## To do
For each record that follows, restate the text exactly and drop the pictures.

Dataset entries
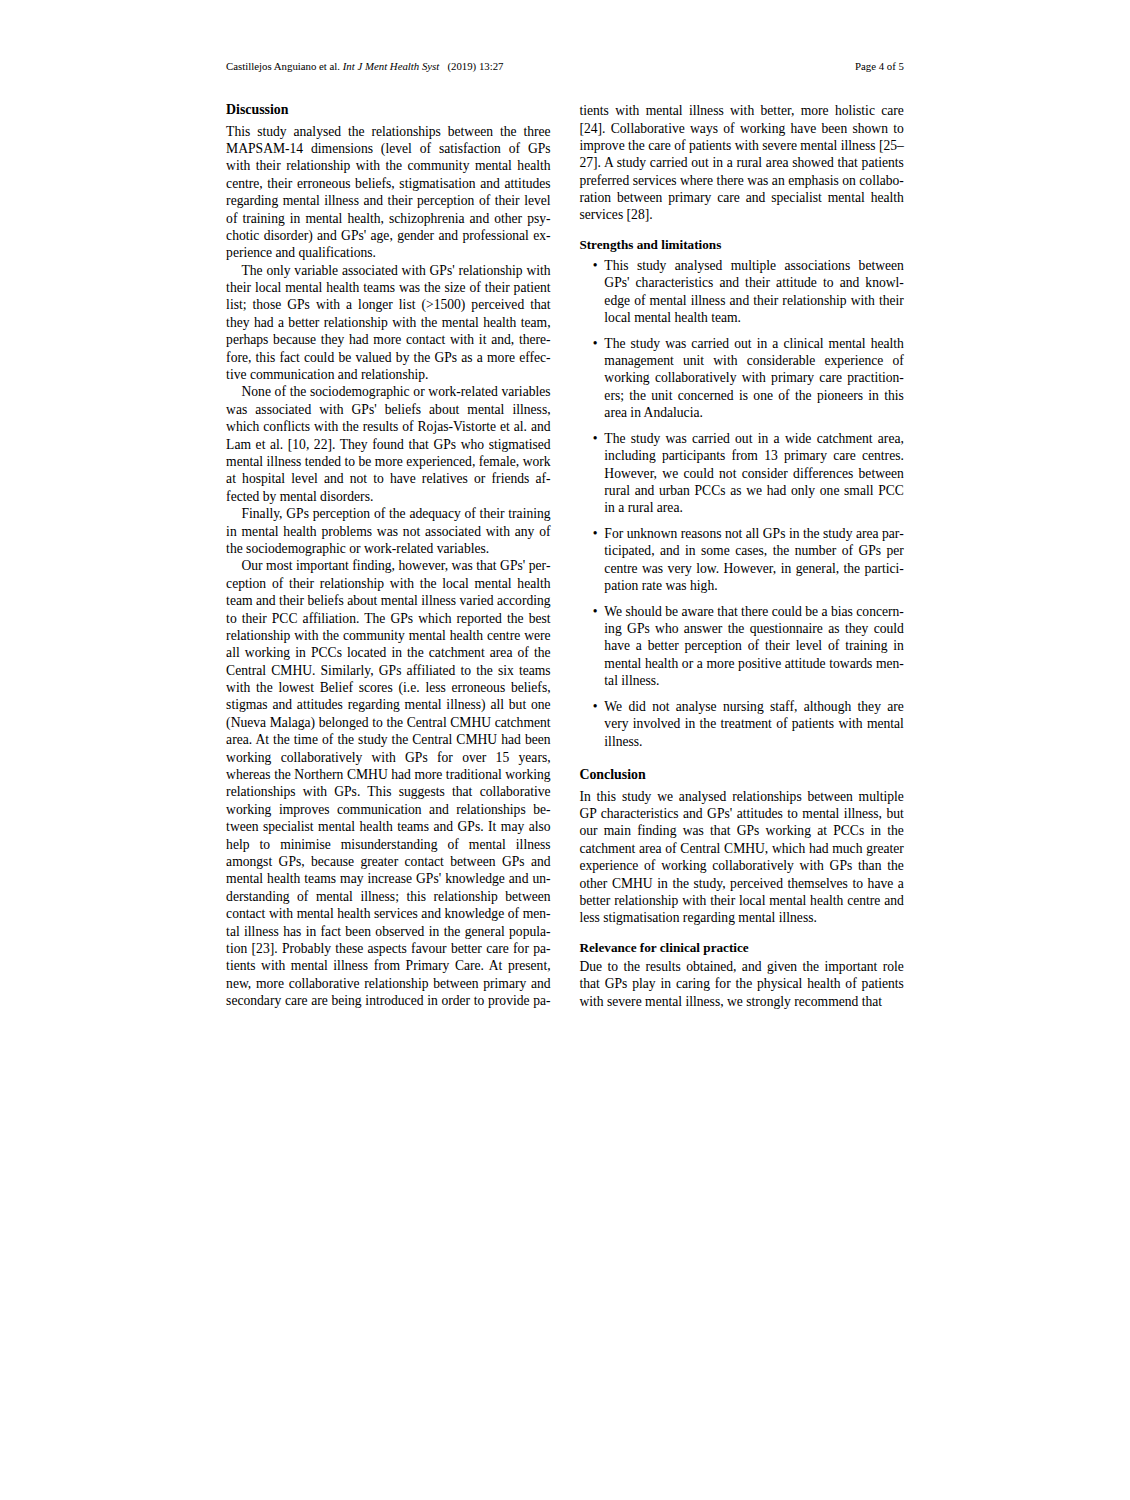Castillejos Anguiano et al. Int J Ment Health Syst (2019) 13:27
Page 4 of 5
Discussion
This study analysed the relationships between the three MAPSAM-14 dimensions (level of satisfaction of GPs with their relationship with the community mental health centre, their erroneous beliefs, stigmatisation and attitudes regarding mental illness and their perception of their level of training in mental health, schizophrenia and other psychotic disorder) and GPs' age, gender and professional experience and qualifications.
The only variable associated with GPs' relationship with their local mental health teams was the size of their patient list; those GPs with a longer list (>1500) perceived that they had a better relationship with the mental health team, perhaps because they had more contact with it and, therefore, this fact could be valued by the GPs as a more effective communication and relationship.
None of the sociodemographic or work-related variables was associated with GPs' beliefs about mental illness, which conflicts with the results of Rojas-Vistorte et al. and Lam et al. [10, 22]. They found that GPs who stigmatised mental illness tended to be more experienced, female, work at hospital level and not to have relatives or friends affected by mental disorders.
Finally, GPs perception of the adequacy of their training in mental health problems was not associated with any of the sociodemographic or work-related variables.
Our most important finding, however, was that GPs' perception of their relationship with the local mental health team and their beliefs about mental illness varied according to their PCC affiliation. The GPs which reported the best relationship with the community mental health centre were all working in PCCs located in the catchment area of the Central CMHU. Similarly, GPs affiliated to the six teams with the lowest Belief scores (i.e. less erroneous beliefs, stigmas and attitudes regarding mental illness) all but one (Nueva Malaga) belonged to the Central CMHU catchment area. At the time of the study the Central CMHU had been working collaboratively with GPs for over 15 years, whereas the Northern CMHU had more traditional working relationships with GPs. This suggests that collaborative working improves communication and relationships between specialist mental health teams and GPs. It may also help to minimise misunderstanding of mental illness amongst GPs, because greater contact between GPs and mental health teams may increase GPs' knowledge and understanding of mental illness; this relationship between contact with mental health services and knowledge of mental illness has in fact been observed in the general population [23]. Probably these aspects favour better care for patients with mental illness from Primary Care. At present, new, more collaborative relationship between primary and secondary care are being introduced in order to provide patients with mental illness with better, more holistic care [24]. Collaborative ways of working have been shown to improve the care of patients with severe mental illness [25–27]. A study carried out in a rural area showed that patients preferred services where there was an emphasis on collaboration between primary care and specialist mental health services [28].
Strengths and limitations
This study analysed multiple associations between GPs' characteristics and their attitude to and knowledge of mental illness and their relationship with their local mental health team.
The study was carried out in a clinical mental health management unit with considerable experience of working collaboratively with primary care practitioners; the unit concerned is one of the pioneers in this area in Andalucia.
The study was carried out in a wide catchment area, including participants from 13 primary care centres. However, we could not consider differences between rural and urban PCCs as we had only one small PCC in a rural area.
For unknown reasons not all GPs in the study area participated, and in some cases, the number of GPs per centre was very low. However, in general, the participation rate was high.
We should be aware that there could be a bias concerning GPs who answer the questionnaire as they could have a better perception of their level of training in mental health or a more positive attitude towards mental illness.
We did not analyse nursing staff, although they are very involved in the treatment of patients with mental illness.
Conclusion
In this study we analysed relationships between multiple GP characteristics and GPs' attitudes to mental illness, but our main finding was that GPs working at PCCs in the catchment area of Central CMHU, which had much greater experience of working collaboratively with GPs than the other CMHU in the study, perceived themselves to have a better relationship with their local mental health centre and less stigmatisation regarding mental illness.
Relevance for clinical practice
Due to the results obtained, and given the important role that GPs play in caring for the physical health of patients with severe mental illness, we strongly recommend that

## Output of the exercise
Castillejos Anguiano et al. Int J Ment Health Syst (2019) 13:27
Page 4 of 5
Discussion
This study analysed the relationships between the three MAPSAM-14 dimensions (level of satisfaction of GPs with their relationship with the community mental health centre, their erroneous beliefs, stigmatisation and attitudes regarding mental illness and their perception of their level of training in mental health, schizophrenia and other psychotic disorder) and GPs' age, gender and professional experience and qualifications.
The only variable associated with GPs' relationship with their local mental health teams was the size of their patient list; those GPs with a longer list (>1500) perceived that they had a better relationship with the mental health team, perhaps because they had more contact with it and, therefore, this fact could be valued by the GPs as a more effective communication and relationship.
None of the sociodemographic or work-related variables was associated with GPs' beliefs about mental illness, which conflicts with the results of Rojas-Vistorte et al. and Lam et al. [10, 22]. They found that GPs who stigmatised mental illness tended to be more experienced, female, work at hospital level and not to have relatives or friends affected by mental disorders.
Finally, GPs perception of the adequacy of their training in mental health problems was not associated with any of the sociodemographic or work-related variables.
Our most important finding, however, was that GPs' perception of their relationship with the local mental health team and their beliefs about mental illness varied according to their PCC affiliation. The GPs which reported the best relationship with the community mental health centre were all working in PCCs located in the catchment area of the Central CMHU. Similarly, GPs affiliated to the six teams with the lowest Belief scores (i.e. less erroneous beliefs, stigmas and attitudes regarding mental illness) all but one (Nueva Malaga) belonged to the Central CMHU catchment area. At the time of the study the Central CMHU had been working collaboratively with GPs for over 15 years, whereas the Northern CMHU had more traditional working relationships with GPs. This suggests that collaborative working improves communication and relationships between specialist mental health teams and GPs. It may also help to minimise misunderstanding of mental illness amongst GPs, because greater contact between GPs and mental health teams may increase GPs' knowledge and understanding of mental illness; this relationship between contact with mental health services and knowledge of mental illness has in fact been observed in the general population [23]. Probably these aspects favour better care for patients with mental illness from Primary Care. At present, new, more collaborative relationship between primary and secondary care are being introduced in order to provide patients with mental illness with better, more holistic care [24]. Collaborative ways of working have been shown to improve the care of patients with severe mental illness [25–27]. A study carried out in a rural area showed that patients preferred services where there was an emphasis on collaboration between primary care and specialist mental health services [28].
Strengths and limitations
This study analysed multiple associations between GPs' characteristics and their attitude to and knowledge of mental illness and their relationship with their local mental health team.
The study was carried out in a clinical mental health management unit with considerable experience of working collaboratively with primary care practitioners; the unit concerned is one of the pioneers in this area in Andalucia.
The study was carried out in a wide catchment area, including participants from 13 primary care centres. However, we could not consider differences between rural and urban PCCs as we had only one small PCC in a rural area.
For unknown reasons not all GPs in the study area participated, and in some cases, the number of GPs per centre was very low. However, in general, the participation rate was high.
We should be aware that there could be a bias concerning GPs who answer the questionnaire as they could have a better perception of their level of training in mental health or a more positive attitude towards mental illness.
We did not analyse nursing staff, although they are very involved in the treatment of patients with mental illness.
Conclusion
In this study we analysed relationships between multiple GP characteristics and GPs' attitudes to mental illness, but our main finding was that GPs working at PCCs in the catchment area of Central CMHU, which had much greater experience of working collaboratively with GPs than the other CMHU in the study, perceived themselves to have a better relationship with their local mental health centre and less stigmatisation regarding mental illness.
Relevance for clinical practice
Due to the results obtained, and given the important role that GPs play in caring for the physical health of patients with severe mental illness, we strongly recommend that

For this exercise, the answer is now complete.